I threw the bag away.

That’s a win for the anti-Boston crowd, right? Well, I heard Wilbon say that the first time he was called the n-word to his face was in the legendary Boston Garden. The first time for me was in Akron, Ohio, during a Catholic Youth Organization basketball game. I was 13. I was on an all-black team from the city and my opponent played for an all-white team from the suburbs. I’ll never forget the way he said it to me, so casual that it was as if he were asking for directions.

“What’d you say?” I asked, leaning in.

And he said it again. I gave him a two-handed push to the chest and received a technical. What stood out to me, though, is that the kid was genuinely stunned. He seemed unsure of what he’d said wrong and why I’d reacted the way I did. For him, this was normal.

Now we’re back to a pro-Boston win with that one. It’s not just us; talk about someplace else.

The point we miss too often, sadly, is that the tentacles of racism are such that I never have to doubt what anyone says about Boston because I’ve experienced the same, or similar, in every place I’ve lived, including Wilbon’s hometown of Chicago. Ranking the cities and parsing their racist activity minimizes the ferocity of this global monster. I think we’ve all got to work harder to reframe the conversation so that we confront the issues before us, in Boston and Chicago and Los Angeles, while also putting those issues in their proper, worldwide context.

It means that people who instinctively defend Boston have to be unafraid to grapple with some questions. Specifically, we share the same fragile, racial landscape as other cities in this country, but why do certain things continue to happen routinely on our plot?

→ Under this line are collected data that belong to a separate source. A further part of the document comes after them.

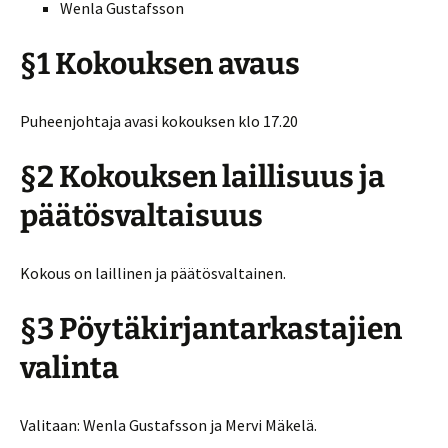
Wenla Gustafsson
§1 Kokouksen avaus
Puheenjohtaja avasi kokouksen klo 17.20
§2 Kokouksen laillisuus ja
päätösvaltaisuus
Kokous on laillinen ja päätösvaltainen.
§3 Pöytäkirjantarkastajien
valinta
Valitaan: Wenla Gustafsson ja Mervi Mäkelä.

Why did Hunter hear the slurs here, repeatedly, and nowhere else? Why, here, have people felt so comfortable walking into a public venue and spewing racial profanity without fear?

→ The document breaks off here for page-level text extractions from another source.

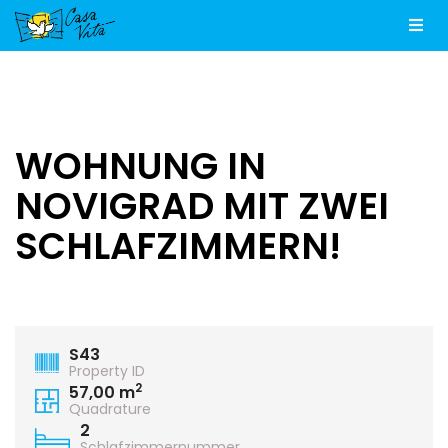
Men
WOHNUNG IN
NOVIGRAD MIT ZWEI
SCHLAFZIMMERN!
S43
Property ID
2
57,00 m
Quadrature
2
Schlafzimmernummer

Is it possible that while we’ve got the same roiling issues as everyone else, the Fenway outfield is our metaphor? That is, Hunter is hearing things out there and there aren’t enough outraged witnesses — at Fenway, at the courthouse, in leadership positions, etc. — who stand up and say or decide 'Dammit, you’re not going to do this here'?

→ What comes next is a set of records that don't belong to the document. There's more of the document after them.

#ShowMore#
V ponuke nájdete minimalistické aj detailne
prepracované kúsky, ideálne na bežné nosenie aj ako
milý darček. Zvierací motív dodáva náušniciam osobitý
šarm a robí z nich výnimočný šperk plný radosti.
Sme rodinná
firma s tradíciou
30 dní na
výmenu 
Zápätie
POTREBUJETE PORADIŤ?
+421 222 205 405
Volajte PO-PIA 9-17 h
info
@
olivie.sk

Is it possible that other cities have more layers of protection between them and racism laid bare?

The flip side is that those who peddle the 'Boston is the most racist…' line of thinking have to reflect, too. I understand the trauma of visiting or living in an area where one doesn’t feel valued or safe. Based on innumerable testimonials, Boston has been that place. Unfortunately, Boston is just another city on the list of those where heartbreaking American tragedies have taken place. It’s soul-crushing to name some of them, and it’s dishonest and regressive if we don’t.

How do we even determine a “most” of the past 100 years? Is it Birmingham and the church bombing at the Sixteenth Street Baptist Church that killed four black girls? Is it Chicago and Fred Hampton, riddled with police officers’ bullets as he slept? Bensonhurst and 16-year-old Yusef Hawkins, a black kid killed by a white mob because he was on the “wrong” side of town? Is it Boston and Charles Stuart in 1989, or New York in 2020 with Amy Cooper attempting to echo Stuart’s racial dog whistle?

Is it Minneapolis and George Floyd?

There is no most. There’s all. And no matter where we stand or live, we’ve all got a lot of work to do.